Smart device makers could be forced to follow new security rules in a bid to protect people from the threat of hackers.
The Government plans would make manufacturers use unique passwords on all internet-connected devices out of the box, instead of one default password.
They will also have to ensure that these passwords are not resettable to any universal factory setting.
It comes as more people turn to smart technology and the Internet of Things (IoT) around the home, ranging from digital assistant speakers to smart toys.
Smart speakers alone are now present in around one in five UK households in the UK, according to an Ofcom report last year, an increase of 7% from 2018.
“We want to make the UK the safest place to be online, with pro-innovation regulation that breeds confidence in modern technology,” said Digital Minister Matt Warman.
“Our new law will hold firms manufacturing and selling internet-connected devices to account and stop hackers threatening people’s privacy and safety.

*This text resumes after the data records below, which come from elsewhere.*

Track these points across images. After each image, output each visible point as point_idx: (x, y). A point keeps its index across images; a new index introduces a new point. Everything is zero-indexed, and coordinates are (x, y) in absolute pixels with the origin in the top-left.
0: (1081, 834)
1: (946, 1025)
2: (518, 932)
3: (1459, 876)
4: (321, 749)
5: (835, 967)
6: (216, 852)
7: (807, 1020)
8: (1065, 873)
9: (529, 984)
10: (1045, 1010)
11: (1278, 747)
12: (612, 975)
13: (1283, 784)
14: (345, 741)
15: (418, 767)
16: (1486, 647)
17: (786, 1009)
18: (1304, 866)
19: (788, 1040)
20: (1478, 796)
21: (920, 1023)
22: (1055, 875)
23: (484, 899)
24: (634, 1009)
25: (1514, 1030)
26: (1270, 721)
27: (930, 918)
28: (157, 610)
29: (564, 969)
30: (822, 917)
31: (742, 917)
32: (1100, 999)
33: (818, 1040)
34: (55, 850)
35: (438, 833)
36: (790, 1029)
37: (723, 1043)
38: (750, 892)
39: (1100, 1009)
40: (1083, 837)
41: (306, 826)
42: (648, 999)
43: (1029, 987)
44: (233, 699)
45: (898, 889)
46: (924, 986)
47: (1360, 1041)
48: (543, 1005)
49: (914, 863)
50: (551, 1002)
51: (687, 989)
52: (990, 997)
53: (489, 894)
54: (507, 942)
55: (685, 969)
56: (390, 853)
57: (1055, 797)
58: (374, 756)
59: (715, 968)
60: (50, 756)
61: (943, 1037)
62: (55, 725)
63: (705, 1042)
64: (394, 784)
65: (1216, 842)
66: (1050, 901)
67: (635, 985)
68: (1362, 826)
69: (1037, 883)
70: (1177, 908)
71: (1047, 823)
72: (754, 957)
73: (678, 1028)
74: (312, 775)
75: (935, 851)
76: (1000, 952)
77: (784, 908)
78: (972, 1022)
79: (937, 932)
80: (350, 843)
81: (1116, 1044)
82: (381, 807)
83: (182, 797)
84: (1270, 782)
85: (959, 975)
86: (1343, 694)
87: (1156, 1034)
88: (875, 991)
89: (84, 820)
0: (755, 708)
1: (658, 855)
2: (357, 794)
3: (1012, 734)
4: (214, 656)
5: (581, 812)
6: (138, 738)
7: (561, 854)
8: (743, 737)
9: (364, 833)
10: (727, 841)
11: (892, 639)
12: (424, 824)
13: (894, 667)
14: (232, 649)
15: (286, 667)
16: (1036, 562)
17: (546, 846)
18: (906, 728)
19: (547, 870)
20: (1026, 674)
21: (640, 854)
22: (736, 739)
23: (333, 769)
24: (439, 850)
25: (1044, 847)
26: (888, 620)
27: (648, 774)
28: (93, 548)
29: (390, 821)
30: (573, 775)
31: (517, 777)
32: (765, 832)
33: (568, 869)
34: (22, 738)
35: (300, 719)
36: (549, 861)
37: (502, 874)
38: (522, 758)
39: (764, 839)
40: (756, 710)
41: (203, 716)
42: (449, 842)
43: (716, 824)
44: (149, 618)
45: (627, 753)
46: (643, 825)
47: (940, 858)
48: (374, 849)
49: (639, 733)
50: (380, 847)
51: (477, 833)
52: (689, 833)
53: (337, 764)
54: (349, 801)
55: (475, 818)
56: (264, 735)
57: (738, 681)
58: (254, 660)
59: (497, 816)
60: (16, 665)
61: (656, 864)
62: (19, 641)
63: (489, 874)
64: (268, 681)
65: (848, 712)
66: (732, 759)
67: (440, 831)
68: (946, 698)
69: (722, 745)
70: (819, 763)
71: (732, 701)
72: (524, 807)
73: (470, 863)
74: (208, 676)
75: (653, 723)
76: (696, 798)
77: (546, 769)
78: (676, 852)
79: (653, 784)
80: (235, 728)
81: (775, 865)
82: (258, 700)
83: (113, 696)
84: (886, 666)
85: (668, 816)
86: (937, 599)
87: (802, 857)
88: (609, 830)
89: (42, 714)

“It will mean robust security standards are built in from the design stage and not bolted on as an afterthought.”
The rules will force device makers to provide a public point of contact so anyone can report a vulnerability and compel companies to act on issues in a timely manner.
Manufacturers will also be expected to make clear the minimum length of time the device will receive security updates, at the point of sale.
Following a consultation on the measures, the Government aims to deliver legislation “as soon as possible”.
The National Cyber Security Centre (NCSC), which helped develop the plans in conjunction with the Department for Digital, Culture, Media and Sport (DCMS) and the business industry, said the move will provide buyers with “increased peace of mind”.
“Smart technology is increasingly central to the way we live our lives, so the development of this legislation to ensure that we are better protected is hugely welcomed,” said Nicola Hudson, policy and communications director at the NCSC.
“It will give shoppers increased peace of mind that the technology they are bringing into their homes is safe, and that issues such as pre-set passwords and sudden discontinuation of security updates are a thing of the past.”
Given the global nature of smart device production, the Government says it will need to work with international partners to ensure that the guidelines drive a consistent, global approach to security.
Caroline Normand, director of advocacy at the Which? consumer group, said: “Which?’s product testing has exposed serious security flaws with a number of products that fail the most basic of security tests, including wireless cameras and popular children’s smart toys, so regulation of mandatory security requirements must be a critical first step.
“Strong enforcement will be essential, and manufacturers, online marketplaces and retailers must be held accountable in order to prevent security-risk products ending up in people’s homes.”